Dataset records:
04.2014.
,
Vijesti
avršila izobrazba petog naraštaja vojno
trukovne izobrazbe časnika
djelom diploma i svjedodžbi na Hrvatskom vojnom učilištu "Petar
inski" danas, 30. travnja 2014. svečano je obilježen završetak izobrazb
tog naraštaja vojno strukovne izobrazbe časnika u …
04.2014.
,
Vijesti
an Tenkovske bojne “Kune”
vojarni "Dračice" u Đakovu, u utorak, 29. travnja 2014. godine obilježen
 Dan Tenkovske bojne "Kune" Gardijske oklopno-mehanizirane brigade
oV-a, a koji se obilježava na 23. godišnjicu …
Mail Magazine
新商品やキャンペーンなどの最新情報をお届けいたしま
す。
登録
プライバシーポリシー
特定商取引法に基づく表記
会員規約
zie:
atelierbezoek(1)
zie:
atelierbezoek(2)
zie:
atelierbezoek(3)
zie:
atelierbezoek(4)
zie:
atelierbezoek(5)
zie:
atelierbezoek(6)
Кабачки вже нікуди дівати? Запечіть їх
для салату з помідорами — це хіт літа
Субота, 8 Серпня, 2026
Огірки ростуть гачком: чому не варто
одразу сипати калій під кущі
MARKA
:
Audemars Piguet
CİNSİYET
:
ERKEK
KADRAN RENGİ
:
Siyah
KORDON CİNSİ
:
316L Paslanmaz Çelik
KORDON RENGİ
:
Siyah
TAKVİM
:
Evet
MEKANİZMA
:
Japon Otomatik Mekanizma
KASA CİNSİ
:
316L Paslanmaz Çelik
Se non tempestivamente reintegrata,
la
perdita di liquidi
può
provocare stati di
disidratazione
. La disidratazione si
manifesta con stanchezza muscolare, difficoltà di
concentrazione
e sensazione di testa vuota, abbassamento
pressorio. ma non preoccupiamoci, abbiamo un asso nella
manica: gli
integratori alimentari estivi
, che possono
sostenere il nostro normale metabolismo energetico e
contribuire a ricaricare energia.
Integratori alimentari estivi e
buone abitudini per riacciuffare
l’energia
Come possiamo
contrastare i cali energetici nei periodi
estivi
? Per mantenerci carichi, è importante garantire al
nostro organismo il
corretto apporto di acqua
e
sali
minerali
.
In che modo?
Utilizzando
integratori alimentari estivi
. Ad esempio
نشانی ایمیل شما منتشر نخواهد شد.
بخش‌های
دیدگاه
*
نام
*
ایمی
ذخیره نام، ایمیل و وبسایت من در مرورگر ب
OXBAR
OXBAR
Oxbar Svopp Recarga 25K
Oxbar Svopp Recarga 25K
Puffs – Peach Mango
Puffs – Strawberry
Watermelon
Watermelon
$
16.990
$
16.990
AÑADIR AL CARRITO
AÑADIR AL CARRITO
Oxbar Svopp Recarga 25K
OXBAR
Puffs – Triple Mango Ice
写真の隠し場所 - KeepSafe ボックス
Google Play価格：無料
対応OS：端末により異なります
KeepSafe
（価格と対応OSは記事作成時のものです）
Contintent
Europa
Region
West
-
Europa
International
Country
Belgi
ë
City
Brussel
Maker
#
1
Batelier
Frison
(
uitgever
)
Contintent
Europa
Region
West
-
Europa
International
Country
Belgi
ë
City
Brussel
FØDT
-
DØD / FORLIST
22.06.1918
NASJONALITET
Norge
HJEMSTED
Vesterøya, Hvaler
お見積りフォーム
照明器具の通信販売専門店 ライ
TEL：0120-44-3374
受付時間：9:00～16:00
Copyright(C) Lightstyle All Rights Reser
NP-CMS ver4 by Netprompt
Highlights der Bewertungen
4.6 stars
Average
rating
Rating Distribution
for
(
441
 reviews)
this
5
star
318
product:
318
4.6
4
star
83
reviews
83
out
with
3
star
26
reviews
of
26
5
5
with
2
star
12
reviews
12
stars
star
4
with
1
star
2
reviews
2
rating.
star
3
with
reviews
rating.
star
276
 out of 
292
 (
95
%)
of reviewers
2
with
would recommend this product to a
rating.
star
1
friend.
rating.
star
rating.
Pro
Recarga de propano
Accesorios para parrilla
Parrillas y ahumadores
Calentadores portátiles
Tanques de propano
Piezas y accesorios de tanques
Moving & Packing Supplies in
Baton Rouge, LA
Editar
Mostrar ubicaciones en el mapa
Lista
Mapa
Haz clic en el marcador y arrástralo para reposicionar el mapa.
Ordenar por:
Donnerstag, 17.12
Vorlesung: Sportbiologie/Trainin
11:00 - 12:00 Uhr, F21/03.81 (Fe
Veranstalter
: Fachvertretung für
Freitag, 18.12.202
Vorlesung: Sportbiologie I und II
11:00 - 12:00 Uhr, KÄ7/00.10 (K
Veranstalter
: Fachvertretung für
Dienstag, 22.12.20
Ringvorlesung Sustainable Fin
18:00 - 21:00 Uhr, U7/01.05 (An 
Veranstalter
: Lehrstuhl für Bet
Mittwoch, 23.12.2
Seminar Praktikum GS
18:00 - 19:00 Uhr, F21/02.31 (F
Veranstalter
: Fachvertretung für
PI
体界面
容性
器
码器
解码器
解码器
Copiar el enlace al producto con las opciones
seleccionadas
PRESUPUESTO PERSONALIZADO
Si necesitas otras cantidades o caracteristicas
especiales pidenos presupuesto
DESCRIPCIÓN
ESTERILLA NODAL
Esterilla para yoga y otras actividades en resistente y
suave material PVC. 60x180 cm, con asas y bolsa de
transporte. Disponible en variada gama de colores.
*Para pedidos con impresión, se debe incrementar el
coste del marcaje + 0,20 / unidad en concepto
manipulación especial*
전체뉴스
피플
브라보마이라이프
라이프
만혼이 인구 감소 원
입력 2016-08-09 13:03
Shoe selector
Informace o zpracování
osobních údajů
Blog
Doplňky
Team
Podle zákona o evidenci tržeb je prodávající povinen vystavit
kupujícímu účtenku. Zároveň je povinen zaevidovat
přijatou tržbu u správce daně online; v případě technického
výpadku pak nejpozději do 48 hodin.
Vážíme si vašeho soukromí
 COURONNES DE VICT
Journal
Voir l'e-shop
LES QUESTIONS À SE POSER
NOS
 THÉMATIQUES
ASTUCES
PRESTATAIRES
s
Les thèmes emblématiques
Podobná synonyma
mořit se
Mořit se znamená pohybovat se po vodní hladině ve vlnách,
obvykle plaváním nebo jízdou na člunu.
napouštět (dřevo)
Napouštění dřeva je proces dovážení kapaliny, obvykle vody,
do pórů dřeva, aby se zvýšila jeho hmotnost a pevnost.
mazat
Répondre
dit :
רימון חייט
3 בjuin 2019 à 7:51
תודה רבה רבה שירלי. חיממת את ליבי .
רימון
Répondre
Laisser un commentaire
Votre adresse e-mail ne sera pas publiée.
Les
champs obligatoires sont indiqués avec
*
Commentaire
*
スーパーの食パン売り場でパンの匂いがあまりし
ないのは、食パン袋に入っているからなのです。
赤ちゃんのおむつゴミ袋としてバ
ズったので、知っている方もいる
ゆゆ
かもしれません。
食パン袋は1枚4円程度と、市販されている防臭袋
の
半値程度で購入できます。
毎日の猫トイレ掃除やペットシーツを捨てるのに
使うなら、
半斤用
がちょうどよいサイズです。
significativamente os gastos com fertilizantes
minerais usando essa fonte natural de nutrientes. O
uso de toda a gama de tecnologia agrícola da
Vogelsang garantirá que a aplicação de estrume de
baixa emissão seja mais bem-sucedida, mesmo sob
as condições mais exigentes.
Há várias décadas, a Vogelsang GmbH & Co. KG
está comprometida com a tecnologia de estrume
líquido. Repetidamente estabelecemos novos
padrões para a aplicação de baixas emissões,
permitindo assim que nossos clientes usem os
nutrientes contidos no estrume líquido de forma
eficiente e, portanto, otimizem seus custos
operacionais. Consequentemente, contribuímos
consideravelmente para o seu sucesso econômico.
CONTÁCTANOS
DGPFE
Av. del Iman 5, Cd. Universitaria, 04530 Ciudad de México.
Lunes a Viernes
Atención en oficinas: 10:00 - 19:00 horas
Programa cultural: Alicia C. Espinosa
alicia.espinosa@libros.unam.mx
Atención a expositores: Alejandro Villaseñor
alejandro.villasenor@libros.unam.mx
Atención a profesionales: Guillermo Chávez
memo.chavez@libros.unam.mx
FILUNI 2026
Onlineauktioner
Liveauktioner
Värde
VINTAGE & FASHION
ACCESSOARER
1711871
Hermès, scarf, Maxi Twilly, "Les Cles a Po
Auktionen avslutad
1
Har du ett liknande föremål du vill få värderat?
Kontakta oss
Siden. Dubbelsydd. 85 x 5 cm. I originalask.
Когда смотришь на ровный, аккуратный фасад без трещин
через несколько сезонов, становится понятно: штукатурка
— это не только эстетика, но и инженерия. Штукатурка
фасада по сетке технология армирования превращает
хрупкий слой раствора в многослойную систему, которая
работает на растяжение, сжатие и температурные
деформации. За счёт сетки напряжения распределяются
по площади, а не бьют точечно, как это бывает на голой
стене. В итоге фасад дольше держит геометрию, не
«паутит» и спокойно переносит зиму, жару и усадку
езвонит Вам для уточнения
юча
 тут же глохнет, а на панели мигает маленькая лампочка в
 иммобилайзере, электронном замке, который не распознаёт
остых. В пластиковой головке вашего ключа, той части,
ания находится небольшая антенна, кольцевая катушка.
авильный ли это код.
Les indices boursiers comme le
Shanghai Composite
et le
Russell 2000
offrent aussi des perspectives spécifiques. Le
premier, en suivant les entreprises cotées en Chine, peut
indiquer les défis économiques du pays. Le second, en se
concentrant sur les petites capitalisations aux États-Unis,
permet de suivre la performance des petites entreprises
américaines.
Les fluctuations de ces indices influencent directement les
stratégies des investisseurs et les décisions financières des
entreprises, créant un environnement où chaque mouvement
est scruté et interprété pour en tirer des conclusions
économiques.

Exercise brief:
Copy out only the lines of the records above from the one with "oV-a, a koji" through the one with "atelierbezoek(6)", exactly as they stand, both included.

Answer to the problem:
oV-a, a koji se obilježava na 23. godišnjicu …
Mail Magazine
新商品やキャンペーンなどの最新情報をお届けいたしま
す。
登録
プライバシーポリシー
特定商取引法に基づく表記
会員規約
zie:
atelierbezoek(1)
zie:
atelierbezoek(2)
zie:
atelierbezoek(3)
zie:
atelierbezoek(4)
zie:
atelierbezoek(5)
zie:
atelierbezoek(6)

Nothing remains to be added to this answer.